For months, Claudio Yanez pestered his girlfriend of 10 years, Cristina Nunez, to marry him. But despite being the mother of his two young daughters, she hemmed and hawed.
It's amazing what a difference a natural disaster makes, though. Several weeks into his underground ordeal, Yanez received a carefully written proposal letter from the woman he loves. "I said no then because I wanted us to be older and better prepared," it read. "Well now, I think we're prepared."
A month into their engagement, the couple are preparing for a lifetime of domestic bliss. "He told me to buy a baby-doll negligée, so I'm going to," Nunez said yesterday. "I'll be a little devil on the first night after the rescue, and a bride on the wedding night."

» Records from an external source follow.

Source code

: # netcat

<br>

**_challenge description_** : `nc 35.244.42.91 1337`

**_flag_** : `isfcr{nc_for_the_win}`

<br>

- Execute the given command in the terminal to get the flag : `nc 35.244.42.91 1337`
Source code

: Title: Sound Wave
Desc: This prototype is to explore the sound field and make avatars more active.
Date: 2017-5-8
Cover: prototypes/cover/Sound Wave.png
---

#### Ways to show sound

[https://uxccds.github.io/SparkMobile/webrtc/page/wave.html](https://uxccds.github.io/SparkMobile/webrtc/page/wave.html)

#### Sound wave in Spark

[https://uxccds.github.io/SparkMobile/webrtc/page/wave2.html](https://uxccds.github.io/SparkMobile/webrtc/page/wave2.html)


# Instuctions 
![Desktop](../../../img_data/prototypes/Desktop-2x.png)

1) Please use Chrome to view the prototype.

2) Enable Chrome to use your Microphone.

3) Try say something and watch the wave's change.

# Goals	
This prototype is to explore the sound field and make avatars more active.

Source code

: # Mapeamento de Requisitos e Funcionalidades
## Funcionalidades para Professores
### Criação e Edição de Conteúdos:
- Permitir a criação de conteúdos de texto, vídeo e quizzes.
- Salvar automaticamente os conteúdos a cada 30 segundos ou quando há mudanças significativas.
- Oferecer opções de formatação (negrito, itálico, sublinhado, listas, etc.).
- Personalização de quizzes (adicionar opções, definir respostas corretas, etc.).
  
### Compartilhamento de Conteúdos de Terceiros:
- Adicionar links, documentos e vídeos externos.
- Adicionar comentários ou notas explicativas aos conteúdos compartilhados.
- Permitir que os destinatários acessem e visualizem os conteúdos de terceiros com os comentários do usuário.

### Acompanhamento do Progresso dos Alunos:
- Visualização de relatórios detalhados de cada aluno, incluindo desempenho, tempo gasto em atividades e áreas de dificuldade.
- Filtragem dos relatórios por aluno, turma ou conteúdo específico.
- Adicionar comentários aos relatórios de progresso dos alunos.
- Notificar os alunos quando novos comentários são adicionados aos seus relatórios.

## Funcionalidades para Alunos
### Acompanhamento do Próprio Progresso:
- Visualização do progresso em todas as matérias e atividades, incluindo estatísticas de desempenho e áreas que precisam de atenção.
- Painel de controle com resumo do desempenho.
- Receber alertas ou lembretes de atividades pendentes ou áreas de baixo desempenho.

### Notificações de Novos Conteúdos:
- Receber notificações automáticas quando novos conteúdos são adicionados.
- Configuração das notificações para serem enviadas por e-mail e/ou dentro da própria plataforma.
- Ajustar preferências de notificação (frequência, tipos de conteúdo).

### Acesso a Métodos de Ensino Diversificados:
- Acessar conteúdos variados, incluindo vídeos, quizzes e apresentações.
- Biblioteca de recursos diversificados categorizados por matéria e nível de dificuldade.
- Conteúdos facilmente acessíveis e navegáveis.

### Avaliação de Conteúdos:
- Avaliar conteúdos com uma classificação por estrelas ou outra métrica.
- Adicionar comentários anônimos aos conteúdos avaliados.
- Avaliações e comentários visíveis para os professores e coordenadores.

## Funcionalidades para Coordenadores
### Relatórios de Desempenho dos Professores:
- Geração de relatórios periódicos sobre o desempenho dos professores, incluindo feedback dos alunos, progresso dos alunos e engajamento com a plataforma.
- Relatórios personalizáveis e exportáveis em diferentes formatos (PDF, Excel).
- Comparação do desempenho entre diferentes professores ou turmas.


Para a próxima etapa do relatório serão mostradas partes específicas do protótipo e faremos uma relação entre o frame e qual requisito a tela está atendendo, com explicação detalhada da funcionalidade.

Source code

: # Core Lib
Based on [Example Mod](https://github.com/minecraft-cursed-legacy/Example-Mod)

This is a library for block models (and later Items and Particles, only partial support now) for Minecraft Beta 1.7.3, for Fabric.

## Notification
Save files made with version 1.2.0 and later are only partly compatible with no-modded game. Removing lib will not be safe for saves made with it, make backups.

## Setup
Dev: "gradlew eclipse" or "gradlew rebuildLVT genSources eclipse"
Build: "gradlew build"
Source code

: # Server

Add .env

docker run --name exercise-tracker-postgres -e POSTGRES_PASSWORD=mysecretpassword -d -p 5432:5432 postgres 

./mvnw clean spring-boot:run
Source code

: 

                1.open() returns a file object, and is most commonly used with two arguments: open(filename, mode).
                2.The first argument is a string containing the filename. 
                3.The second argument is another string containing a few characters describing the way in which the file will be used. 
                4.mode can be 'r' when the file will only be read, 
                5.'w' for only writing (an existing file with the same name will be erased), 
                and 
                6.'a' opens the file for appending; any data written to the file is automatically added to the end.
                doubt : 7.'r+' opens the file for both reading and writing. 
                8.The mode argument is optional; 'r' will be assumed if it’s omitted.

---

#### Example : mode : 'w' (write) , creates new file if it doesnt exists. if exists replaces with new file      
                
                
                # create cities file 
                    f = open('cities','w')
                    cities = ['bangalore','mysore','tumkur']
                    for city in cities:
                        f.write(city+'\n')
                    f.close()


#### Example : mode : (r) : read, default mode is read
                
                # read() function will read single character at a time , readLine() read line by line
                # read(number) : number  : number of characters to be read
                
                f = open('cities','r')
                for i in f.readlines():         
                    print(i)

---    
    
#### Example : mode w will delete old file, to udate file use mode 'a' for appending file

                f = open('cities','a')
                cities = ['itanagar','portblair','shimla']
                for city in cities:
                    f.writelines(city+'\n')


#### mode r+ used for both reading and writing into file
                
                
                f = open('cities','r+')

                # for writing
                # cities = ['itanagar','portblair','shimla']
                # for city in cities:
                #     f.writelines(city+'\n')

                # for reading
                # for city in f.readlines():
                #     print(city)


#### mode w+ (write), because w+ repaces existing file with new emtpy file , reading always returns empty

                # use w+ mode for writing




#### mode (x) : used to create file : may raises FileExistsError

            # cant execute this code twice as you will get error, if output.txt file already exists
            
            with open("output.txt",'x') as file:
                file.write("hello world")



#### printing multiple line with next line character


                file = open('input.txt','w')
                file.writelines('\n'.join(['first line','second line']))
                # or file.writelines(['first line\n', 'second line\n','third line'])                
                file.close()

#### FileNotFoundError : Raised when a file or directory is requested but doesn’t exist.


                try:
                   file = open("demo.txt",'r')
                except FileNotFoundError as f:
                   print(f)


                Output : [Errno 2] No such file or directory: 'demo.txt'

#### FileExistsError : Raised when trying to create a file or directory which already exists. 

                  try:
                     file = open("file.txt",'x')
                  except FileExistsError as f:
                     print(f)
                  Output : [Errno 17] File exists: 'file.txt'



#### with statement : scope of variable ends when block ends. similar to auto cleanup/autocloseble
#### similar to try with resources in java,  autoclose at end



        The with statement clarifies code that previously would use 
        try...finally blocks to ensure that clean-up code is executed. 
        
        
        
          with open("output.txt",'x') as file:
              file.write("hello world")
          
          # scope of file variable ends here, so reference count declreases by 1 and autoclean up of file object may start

When he steps blinking into the sunlight, Yonni Barrios will have some serious explaining to do: waiting anxiously at the surface are both his wife, Marta, and his mistress, Susana. This unfortunate scenario emerged when the 50-year-old's wife arrived at the San José mine clutching a photograph of him, only to discover that another woman was already there, doing the same.
It is not entirely clear whether Mr Barrios has been informed about this state of affairs, but the two women in his life recently added to the soap-opera nature of proceedings at the surface by coming to blows in the camp canteen. The whole business has filled plenty of tabloid column inches. One headline declared: "Trapped miner has pit on the side".
Scrawled in Biro, on a torn sheet of A4 paper, the short message from maintenance mechanic Esteban Rojas, 44, to his girlfriend Jessica Ganiez ended up on front pages across the world. "When I get out, let's buy the dress," it read. "We'll get married."
The couple have been together 25 years, have raised three children, and are already grandparents twice over. But though they were legally hitched in a registry office some time ago, they've never been able to afford a proper church wedding.
That's all about to change. Public interest in their relationship has sparked a media bidding war over the forthcoming nuptials. One tabloid reporter arrived at the mine on Sunday with a Vera Wang gown, in an effort to negotiate a photo-shoot with Ganiez.